The impression among these aggrieved butter-spreaders, rice-enjoyers and pancake-flippers is that the corporate world has begun kowtowing to the oversensitive left; that they are scrapping iconography based on which way the political wind is blowing. There’s some truth in this — it’s not as if Quaker Oats just learned of Aunt Jemima’s origins, which they’ve been subtly downplaying for decades — but it’s ridiculous to claim that canceling racist mascots is a new, Orwellian assault on our freedom and culture. It’s more like the shifting tide of capitalism. Truth is, the 20th century is littered with racist spokescharacters that have been thrown over in haste.
If you’re Gen X or younger, for instance, you may never have heard of the “Frito Bandito.”
The Frito Bandito was a short-lived cartoon mascot for Fritos corn chips, and he embodied the crudest clichés of Mexican heritage. With a gold tooth, sombrero, mustache, pistols, a penchant for armed robbery and an exaggerated accent provided by the Jewish voice actor Mel Blanc (he also did Speedy Gonzalez), you’d be hard pressed to name something about him that wasn’t insulting to Mexico.
A year after his 1967 debut, a pair of organizations formed: the National Mexican-American Anti-Defamation Committee and the Involvement of Mexican-Americans in Gainful Endeavors. Both sought to take down ad campaigns that trafficked in concepts like the Frito Bandito, which were not uncommon at the time — the Bandito himself was popular. Frito-Lay did what it could to keep the character, cleaning up his appearance and getting rid of his guns (following the 1968 assassination of Sen. Robert F. Kennedy), but some local TV stations eventually banned the Bandito for good, and he was totally out of circulation by 1971.
No doubt you’re aware that Fritos chips still exist nearly 50 years later; that they are, moreover, widely available and marketed without the use of xenophobic jokes. Like Quaker Oats, Mars and Land O’Lakes, Frito-Lay simply came to a point where the benefits of their branding outweighed its negative associations and public distaste.
When it came to Pillsbury’s would-be Kool-Aid competitor, Funny Face drink mix, they didn’t even wait for outcry against two wildly inappropriate flavors and their corresponding illustrations — “Injun Orange” and “Chinese Cherry” — they quickly swapped them out for “Jolly-Olly Orange” and “Choo Choo Cherry.” And that was in the mid-1960s.
Suffice it to say, America did not collapse after that concession to “PC culture,” nor does anyone continue to mourn the loss of the Frito Bandito. Neither did a 1990s twist on the concept, the Taco Bell Chihuahua, do much for that company’s bottom line: Three years into the campaign, after some Latinx leaders had called for a boycott over it, Taco Bell did away with the dog commercials and fired their chief executive due to a drastic fall in sales.
So what are the lessons here? First, that money dictates most of these decisions. Outside pressure makes a difference, but only when this activism takes a financial toll, as when Frito-Lay couldn’t air the Frito Bandito spots in certain cities and states.

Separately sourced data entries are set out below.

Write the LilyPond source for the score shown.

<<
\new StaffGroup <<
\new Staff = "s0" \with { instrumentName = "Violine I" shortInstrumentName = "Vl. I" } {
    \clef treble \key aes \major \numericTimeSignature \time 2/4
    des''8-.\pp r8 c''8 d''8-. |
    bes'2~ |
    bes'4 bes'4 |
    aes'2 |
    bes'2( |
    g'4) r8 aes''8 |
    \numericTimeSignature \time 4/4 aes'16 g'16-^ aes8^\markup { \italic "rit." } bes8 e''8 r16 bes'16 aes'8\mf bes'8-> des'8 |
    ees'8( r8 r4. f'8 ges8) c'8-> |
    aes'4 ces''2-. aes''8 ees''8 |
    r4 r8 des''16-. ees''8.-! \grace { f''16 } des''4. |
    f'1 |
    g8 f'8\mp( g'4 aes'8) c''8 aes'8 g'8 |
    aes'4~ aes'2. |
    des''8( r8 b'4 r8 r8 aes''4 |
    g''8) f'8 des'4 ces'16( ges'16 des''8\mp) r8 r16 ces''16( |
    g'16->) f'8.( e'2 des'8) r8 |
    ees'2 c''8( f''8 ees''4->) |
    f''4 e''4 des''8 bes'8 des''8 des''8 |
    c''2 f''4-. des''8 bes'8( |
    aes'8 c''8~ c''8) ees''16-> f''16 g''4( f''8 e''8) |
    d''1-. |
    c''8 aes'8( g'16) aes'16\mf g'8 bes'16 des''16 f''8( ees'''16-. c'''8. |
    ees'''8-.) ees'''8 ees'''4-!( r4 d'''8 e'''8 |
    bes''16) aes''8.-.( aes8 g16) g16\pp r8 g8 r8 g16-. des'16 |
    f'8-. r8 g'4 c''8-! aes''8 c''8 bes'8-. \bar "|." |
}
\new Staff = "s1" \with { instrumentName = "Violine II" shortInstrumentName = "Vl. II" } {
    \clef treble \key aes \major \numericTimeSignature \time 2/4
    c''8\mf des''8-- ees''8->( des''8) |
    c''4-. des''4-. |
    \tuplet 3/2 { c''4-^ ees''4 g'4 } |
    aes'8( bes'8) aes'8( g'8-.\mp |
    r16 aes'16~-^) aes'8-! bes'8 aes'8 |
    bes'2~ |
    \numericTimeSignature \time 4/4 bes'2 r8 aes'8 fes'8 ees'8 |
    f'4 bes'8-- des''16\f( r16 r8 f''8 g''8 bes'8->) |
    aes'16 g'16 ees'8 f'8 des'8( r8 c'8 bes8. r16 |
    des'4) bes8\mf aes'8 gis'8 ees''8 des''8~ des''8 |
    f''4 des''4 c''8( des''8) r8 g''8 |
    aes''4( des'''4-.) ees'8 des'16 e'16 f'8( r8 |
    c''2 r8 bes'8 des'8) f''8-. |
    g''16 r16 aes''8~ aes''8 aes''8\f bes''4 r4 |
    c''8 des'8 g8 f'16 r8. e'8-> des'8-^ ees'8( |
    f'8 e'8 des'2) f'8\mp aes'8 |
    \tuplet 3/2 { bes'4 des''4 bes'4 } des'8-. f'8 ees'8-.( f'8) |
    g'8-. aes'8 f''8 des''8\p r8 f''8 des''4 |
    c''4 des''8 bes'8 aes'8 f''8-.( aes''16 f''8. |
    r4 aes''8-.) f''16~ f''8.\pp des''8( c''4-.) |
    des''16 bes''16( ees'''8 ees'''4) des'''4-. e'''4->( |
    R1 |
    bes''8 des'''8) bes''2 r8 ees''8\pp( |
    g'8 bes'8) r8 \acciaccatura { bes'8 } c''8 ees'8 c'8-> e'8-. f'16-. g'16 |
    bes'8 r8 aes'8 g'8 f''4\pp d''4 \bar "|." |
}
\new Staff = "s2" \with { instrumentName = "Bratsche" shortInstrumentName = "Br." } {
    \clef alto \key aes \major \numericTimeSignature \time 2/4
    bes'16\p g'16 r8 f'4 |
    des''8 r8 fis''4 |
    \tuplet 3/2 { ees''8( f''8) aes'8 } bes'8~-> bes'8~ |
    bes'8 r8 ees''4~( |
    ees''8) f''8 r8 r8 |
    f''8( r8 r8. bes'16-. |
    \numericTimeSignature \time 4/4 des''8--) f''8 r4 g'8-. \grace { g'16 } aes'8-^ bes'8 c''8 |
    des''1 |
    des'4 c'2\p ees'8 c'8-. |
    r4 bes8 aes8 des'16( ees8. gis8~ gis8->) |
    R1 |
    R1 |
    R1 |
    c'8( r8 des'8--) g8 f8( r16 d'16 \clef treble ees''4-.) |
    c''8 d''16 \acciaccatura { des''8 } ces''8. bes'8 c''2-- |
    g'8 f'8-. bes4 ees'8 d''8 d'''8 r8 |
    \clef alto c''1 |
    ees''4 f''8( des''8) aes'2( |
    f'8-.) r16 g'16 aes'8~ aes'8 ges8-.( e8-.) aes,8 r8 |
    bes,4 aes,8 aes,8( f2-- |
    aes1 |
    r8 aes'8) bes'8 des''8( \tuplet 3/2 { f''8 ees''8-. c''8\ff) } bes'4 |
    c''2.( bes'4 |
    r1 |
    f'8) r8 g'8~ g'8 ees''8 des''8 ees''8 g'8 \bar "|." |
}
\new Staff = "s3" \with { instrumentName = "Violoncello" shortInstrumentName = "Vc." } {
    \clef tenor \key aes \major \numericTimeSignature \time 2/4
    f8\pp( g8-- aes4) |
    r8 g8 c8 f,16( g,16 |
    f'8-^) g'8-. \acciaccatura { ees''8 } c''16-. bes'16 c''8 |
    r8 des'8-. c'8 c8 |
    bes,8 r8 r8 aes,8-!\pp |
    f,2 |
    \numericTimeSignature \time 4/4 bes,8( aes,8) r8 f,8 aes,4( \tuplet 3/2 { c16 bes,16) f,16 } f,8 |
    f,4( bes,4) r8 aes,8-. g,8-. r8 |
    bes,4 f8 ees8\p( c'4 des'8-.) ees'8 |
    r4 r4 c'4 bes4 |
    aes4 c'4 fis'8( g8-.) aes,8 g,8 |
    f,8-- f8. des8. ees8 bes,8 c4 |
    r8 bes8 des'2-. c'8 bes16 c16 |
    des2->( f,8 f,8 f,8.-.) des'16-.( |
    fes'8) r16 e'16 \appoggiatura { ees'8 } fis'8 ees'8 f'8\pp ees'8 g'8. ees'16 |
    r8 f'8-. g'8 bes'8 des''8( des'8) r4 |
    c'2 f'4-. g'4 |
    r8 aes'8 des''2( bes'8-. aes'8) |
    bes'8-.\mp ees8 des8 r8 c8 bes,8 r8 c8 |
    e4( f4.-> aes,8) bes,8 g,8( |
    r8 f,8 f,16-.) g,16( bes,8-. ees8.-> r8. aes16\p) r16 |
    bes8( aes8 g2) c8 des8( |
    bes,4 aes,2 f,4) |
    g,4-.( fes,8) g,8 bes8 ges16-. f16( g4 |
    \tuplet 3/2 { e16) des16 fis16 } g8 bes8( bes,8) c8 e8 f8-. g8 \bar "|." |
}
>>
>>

The second is that while the Aunt Jemimas of the world are often hurtful to the people caricatured, the absence of such logos has no material impact on white American life. They have no historical value to the average shopper. Nobody threatens to stop eating at McDonald’s when they change the jingle.
Apart from mobilizing against racist stereotypes in advertising, the best thing you can do is tune out the noise from whoever wants them preserved for nostalgia’s sake. They forget rather fast.